◆ **Saved data entries**

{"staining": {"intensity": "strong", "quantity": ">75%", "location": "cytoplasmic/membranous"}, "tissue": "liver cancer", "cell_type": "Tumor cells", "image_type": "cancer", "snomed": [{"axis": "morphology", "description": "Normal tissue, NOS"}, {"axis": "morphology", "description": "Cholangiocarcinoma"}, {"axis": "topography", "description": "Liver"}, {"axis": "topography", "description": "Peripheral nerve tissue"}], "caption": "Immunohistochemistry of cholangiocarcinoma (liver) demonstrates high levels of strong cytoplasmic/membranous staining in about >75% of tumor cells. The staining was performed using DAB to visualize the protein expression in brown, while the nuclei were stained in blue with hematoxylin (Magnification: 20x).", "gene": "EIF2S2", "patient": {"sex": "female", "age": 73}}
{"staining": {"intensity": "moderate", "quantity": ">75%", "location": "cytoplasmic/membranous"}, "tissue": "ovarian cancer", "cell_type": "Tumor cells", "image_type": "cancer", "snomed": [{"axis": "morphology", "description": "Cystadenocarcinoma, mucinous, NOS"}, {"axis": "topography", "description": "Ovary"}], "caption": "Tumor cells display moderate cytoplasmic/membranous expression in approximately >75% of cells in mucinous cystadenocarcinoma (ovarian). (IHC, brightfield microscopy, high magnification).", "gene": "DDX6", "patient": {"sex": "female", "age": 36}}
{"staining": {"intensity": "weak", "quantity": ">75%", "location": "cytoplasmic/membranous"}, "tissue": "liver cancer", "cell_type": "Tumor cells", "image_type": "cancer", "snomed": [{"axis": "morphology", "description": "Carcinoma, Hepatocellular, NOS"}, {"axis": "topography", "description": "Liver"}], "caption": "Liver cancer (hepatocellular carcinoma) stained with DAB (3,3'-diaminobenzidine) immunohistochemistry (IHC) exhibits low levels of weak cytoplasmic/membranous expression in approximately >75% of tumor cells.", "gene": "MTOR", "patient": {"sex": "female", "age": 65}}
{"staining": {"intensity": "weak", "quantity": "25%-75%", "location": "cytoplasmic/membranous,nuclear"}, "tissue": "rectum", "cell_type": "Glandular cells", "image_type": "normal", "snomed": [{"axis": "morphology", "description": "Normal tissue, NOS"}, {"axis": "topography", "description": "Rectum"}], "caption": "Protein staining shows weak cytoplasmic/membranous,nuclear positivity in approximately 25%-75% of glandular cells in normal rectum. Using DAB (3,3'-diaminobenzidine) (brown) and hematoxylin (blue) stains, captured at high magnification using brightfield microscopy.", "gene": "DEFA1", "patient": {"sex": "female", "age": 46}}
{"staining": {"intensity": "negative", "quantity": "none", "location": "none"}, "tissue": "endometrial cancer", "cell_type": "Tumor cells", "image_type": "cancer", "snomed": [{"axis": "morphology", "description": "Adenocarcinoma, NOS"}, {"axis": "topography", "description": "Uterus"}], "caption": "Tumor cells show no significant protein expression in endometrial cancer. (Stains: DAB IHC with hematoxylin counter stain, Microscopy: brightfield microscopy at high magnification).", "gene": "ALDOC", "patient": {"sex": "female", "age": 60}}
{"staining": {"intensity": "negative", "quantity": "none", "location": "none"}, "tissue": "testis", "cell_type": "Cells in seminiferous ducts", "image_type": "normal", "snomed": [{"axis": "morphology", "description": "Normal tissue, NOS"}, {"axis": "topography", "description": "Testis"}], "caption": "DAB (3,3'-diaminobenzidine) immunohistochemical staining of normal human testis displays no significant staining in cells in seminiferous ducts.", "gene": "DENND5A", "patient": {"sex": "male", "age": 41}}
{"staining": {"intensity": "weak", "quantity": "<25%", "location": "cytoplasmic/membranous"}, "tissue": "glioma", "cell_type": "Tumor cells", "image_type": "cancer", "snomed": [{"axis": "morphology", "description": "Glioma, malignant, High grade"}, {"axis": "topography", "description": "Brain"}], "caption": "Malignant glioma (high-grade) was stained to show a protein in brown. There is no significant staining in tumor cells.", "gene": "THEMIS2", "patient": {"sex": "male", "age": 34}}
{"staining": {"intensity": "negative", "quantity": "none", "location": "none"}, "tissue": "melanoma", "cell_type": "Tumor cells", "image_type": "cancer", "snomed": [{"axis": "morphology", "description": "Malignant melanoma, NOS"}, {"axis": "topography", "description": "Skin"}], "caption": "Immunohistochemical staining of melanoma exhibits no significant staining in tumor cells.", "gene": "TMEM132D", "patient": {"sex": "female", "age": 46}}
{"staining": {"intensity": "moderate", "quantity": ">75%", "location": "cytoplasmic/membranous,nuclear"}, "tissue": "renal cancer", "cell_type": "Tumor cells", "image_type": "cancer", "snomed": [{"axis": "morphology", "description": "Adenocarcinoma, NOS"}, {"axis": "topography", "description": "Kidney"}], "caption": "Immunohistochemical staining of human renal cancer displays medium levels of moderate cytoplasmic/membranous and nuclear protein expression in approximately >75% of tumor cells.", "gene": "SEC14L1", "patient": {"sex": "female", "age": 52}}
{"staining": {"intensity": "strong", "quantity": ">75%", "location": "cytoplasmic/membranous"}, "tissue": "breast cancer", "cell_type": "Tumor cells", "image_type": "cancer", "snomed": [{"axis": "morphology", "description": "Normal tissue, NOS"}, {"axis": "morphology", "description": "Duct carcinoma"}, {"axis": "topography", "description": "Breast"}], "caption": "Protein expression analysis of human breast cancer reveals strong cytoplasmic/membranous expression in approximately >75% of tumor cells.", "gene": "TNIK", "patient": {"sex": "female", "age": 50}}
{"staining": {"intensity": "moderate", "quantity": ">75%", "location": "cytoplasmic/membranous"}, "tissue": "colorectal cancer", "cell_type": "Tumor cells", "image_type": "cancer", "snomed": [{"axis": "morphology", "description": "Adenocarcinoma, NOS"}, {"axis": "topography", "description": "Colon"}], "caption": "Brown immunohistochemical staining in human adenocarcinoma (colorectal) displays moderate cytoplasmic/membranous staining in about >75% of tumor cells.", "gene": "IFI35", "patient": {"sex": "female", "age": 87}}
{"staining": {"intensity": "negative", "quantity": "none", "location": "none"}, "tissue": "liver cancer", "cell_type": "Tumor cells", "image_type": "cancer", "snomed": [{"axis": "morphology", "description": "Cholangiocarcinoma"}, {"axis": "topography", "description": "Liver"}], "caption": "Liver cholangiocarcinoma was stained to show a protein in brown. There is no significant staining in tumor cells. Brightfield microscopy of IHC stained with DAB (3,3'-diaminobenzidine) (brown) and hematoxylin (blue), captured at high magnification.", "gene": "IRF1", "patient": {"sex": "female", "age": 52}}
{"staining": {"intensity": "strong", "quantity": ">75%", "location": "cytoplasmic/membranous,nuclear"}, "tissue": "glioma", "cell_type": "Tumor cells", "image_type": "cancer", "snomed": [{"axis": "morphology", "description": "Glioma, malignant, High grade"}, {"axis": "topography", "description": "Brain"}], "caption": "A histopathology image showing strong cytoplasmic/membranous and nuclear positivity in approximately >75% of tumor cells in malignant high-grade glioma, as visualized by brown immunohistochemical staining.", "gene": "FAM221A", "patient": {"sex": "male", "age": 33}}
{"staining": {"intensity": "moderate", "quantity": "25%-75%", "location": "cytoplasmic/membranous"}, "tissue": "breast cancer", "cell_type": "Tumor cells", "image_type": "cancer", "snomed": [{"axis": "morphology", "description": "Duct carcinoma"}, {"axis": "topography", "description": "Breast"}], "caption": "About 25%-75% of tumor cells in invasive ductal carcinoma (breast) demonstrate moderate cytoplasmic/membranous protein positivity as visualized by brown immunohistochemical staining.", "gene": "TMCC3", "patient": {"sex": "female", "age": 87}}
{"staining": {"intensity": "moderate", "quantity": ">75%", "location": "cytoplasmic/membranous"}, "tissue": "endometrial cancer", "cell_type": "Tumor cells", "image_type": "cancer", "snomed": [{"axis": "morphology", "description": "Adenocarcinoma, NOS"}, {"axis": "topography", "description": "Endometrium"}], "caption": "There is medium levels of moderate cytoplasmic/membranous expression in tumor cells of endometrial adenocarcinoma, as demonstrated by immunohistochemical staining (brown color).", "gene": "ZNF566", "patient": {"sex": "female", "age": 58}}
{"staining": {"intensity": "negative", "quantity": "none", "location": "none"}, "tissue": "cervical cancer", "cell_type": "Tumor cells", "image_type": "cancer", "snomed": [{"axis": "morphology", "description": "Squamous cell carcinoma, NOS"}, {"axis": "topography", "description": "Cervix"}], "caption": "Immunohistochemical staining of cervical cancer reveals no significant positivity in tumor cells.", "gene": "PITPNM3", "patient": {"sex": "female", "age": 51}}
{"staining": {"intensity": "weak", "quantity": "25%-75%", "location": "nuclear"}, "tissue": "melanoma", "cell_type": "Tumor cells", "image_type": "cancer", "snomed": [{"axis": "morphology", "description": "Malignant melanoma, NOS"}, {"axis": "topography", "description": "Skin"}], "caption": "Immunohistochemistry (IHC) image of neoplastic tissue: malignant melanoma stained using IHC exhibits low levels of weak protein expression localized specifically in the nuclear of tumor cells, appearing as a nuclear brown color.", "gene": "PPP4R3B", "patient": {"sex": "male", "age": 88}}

◆ **What you are asked to do**
Find all the lines with "Brain" in the data and copy them.

◆ **Result**
{"staining": {"intensity": "weak", "quantity": "<25%", "location": "cytoplasmic/membranous"}, "tissue": "glioma", "cell_type": "Tumor cells", "image_type": "cancer", "snomed": [{"axis": "morphology", "description": "Glioma, malignant, High grade"}, {"axis": "topography", "description": "Brain"}], "caption": "Malignant glioma (high-grade) was stained to show a protein in brown. There is no significant staining in tumor cells.", "gene": "THEMIS2", "patient": {"sex": "male", "age": 34}}
{"staining": {"intensity": "strong", "quantity": ">75%", "location": "cytoplasmic/membranous,nuclear"}, "tissue": "glioma", "cell_type": "Tumor cells", "image_type": "cancer", "snomed": [{"axis": "morphology", "description": "Glioma, malignant, High grade"}, {"axis": "topography", "description": "Brain"}], "caption": "A histopathology image showing strong cytoplasmic/membranous and nuclear positivity in approximately >75% of tumor cells in malignant high-grade glioma, as visualized by brown immunohistochemical staining.", "gene": "FAM221A", "patient": {"sex": "male", "age": 33}}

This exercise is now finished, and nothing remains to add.